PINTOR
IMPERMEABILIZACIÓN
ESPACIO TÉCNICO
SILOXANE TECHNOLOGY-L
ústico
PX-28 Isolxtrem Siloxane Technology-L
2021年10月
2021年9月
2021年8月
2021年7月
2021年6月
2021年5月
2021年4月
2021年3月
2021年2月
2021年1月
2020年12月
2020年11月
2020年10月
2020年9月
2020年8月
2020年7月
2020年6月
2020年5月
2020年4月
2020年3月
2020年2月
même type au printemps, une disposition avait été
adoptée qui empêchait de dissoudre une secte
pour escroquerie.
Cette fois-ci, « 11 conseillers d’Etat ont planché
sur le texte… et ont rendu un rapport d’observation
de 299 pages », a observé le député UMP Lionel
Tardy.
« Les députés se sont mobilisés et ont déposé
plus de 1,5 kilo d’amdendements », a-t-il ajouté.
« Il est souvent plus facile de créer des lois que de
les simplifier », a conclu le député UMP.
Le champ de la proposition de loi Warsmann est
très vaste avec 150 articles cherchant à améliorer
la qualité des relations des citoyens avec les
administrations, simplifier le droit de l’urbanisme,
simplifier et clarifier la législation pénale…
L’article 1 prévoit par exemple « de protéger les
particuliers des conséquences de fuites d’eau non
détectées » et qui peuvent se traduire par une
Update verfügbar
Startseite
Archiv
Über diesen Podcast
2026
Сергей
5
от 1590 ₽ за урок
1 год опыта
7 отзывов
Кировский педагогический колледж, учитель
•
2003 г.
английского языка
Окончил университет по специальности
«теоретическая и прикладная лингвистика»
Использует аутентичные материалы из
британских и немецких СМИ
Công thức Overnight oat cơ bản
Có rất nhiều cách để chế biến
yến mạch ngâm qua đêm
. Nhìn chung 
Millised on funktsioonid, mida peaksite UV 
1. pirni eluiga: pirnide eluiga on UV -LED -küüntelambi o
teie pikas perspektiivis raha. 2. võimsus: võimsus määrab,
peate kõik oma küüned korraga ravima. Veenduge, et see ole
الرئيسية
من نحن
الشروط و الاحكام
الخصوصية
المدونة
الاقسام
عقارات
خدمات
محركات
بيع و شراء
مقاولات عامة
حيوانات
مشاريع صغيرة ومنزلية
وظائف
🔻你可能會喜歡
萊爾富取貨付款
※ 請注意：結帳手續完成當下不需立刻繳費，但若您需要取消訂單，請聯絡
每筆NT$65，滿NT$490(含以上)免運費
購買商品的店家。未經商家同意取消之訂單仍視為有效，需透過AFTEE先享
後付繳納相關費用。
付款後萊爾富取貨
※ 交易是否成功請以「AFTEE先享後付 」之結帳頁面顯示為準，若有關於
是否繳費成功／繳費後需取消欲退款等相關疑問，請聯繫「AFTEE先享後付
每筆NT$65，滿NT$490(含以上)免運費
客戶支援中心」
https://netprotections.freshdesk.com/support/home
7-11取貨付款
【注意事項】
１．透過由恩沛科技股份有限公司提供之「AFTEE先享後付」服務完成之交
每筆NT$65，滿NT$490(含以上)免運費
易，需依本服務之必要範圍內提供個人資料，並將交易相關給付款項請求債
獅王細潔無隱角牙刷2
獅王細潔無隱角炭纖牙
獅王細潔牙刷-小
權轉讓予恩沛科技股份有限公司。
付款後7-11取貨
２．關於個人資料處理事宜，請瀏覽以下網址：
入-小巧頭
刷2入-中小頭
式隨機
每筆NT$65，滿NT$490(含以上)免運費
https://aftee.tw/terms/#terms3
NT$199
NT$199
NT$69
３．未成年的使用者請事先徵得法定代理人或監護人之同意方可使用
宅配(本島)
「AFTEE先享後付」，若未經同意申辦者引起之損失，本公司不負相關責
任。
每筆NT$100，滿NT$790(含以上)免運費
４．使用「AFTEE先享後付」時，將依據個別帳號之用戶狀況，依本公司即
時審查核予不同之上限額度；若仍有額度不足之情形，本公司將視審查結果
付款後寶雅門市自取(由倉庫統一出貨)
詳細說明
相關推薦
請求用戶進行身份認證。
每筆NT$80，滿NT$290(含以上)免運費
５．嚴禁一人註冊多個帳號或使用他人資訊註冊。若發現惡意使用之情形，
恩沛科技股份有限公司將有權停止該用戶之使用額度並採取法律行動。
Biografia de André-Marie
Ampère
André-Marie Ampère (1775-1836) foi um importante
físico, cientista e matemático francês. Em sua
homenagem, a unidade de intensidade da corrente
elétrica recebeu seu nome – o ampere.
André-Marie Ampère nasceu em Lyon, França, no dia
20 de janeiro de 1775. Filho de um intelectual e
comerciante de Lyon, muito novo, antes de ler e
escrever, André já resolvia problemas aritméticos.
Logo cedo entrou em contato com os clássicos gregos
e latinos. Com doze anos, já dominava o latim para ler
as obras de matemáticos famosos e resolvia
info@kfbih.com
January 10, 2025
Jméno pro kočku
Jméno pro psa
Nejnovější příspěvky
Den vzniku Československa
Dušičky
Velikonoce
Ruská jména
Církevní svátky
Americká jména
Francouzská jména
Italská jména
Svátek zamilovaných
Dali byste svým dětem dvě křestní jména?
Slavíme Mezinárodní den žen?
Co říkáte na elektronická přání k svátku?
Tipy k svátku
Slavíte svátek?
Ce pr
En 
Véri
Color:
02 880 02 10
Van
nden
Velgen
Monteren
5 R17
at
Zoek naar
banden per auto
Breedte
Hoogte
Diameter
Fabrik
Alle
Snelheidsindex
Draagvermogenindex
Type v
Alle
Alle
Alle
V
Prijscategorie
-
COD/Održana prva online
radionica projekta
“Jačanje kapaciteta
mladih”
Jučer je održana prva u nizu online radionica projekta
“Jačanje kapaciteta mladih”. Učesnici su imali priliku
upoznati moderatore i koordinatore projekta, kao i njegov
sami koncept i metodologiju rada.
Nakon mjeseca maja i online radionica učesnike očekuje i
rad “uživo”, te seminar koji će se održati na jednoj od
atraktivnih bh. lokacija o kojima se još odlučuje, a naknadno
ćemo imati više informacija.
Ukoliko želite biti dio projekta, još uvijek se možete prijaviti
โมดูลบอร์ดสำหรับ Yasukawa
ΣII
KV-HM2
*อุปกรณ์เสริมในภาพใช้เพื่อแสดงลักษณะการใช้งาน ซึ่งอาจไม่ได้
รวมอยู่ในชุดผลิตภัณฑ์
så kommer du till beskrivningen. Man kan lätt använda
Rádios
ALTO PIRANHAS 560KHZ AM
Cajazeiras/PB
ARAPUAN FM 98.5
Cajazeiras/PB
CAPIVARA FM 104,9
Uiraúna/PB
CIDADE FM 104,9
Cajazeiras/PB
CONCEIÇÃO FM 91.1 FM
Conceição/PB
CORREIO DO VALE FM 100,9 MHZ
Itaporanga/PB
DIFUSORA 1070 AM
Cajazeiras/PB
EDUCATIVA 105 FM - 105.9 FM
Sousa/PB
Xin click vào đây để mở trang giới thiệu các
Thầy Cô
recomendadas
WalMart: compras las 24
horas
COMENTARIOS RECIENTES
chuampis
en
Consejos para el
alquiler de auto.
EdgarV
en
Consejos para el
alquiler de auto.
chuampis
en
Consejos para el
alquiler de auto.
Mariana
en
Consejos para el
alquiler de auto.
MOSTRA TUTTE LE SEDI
- - -
Problem to solve:
Please repeat the data from its first line through the line containing "la qualité des", swapping "député" for "parlementaire" and leaving everything else as it is.

The completed task:
PINTOR
IMPERMEABILIZACIÓN
ESPACIO TÉCNICO
SILOXANE TECHNOLOGY-L
ústico
PX-28 Isolxtrem Siloxane Technology-L
2021年10月
2021年9月
2021年8月
2021年7月
2021年6月
2021年5月
2021年4月
2021年3月
2021年2月
2021年1月
2020年12月
2020年11月
2020年10月
2020年9月
2020年8月
2020年7月
2020年6月
2020年5月
2020年4月
2020年3月
2020年2月
même type au printemps, une disposition avait été
adoptée qui empêchait de dissoudre une secte
pour escroquerie.
Cette fois-ci, « 11 conseillers d’Etat ont planché
sur le texte… et ont rendu un rapport d’observation
de 299 pages », a observé le parlementaire UMP Lionel
Tardy.
« Les parlementaires se sont mobilisés et ont déposé
plus de 1,5 kilo d’amdendements », a-t-il ajouté.
« Il est souvent plus facile de créer des lois que de
les simplifier », a conclu le parlementaire UMP.
Le champ de la proposition de loi Warsmann est
très vaste avec 150 articles cherchant à améliorer
la qualité des relations des citoyens avec les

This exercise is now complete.